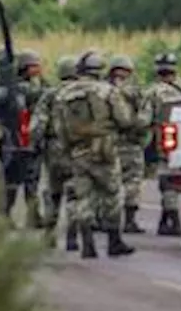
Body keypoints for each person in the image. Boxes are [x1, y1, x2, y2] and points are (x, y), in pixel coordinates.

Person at [54, 51, 136, 259]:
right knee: (112, 194)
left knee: (83, 196)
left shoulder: (64, 94)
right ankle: (113, 241)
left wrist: (67, 149)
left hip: (78, 150)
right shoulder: (108, 91)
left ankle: (87, 243)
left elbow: (59, 127)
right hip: (105, 149)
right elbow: (125, 120)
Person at [144, 52, 181, 236]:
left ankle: (174, 220)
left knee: (167, 179)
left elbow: (144, 119)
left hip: (165, 139)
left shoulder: (153, 92)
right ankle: (165, 219)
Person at [29, 54, 79, 246]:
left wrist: (35, 144)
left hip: (55, 148)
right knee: (75, 192)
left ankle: (49, 234)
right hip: (79, 148)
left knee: (53, 191)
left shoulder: (51, 94)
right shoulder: (86, 93)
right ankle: (72, 236)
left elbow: (38, 124)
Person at [108, 53, 153, 235]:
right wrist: (135, 128)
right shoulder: (137, 91)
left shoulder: (103, 90)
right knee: (132, 182)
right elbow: (145, 117)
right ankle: (129, 221)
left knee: (109, 182)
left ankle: (106, 220)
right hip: (131, 143)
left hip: (108, 143)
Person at [11, 50, 48, 230]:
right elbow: (42, 95)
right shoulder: (23, 88)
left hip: (28, 138)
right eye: (34, 66)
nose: (38, 69)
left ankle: (32, 214)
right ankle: (31, 215)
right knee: (26, 179)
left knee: (30, 179)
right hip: (24, 139)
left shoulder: (21, 86)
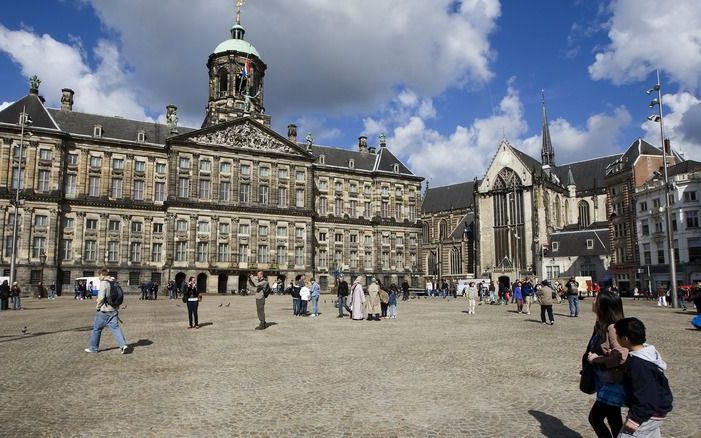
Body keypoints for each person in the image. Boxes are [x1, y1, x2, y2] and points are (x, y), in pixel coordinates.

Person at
=-=-=-=-=
*WHAT YOU ARE ASKED TO DO*:
The word "knee" may appear in several lines of the data; copy every line where it does.

*OUTPUT OF THE TASK*:
right knee: (112, 194)
left knee: (83, 196)
left knee: (167, 179)
right knee: (75, 192)
left knee: (53, 191)
right knee: (132, 182)
left knee: (109, 182)
right knee: (26, 179)
left knee: (30, 179)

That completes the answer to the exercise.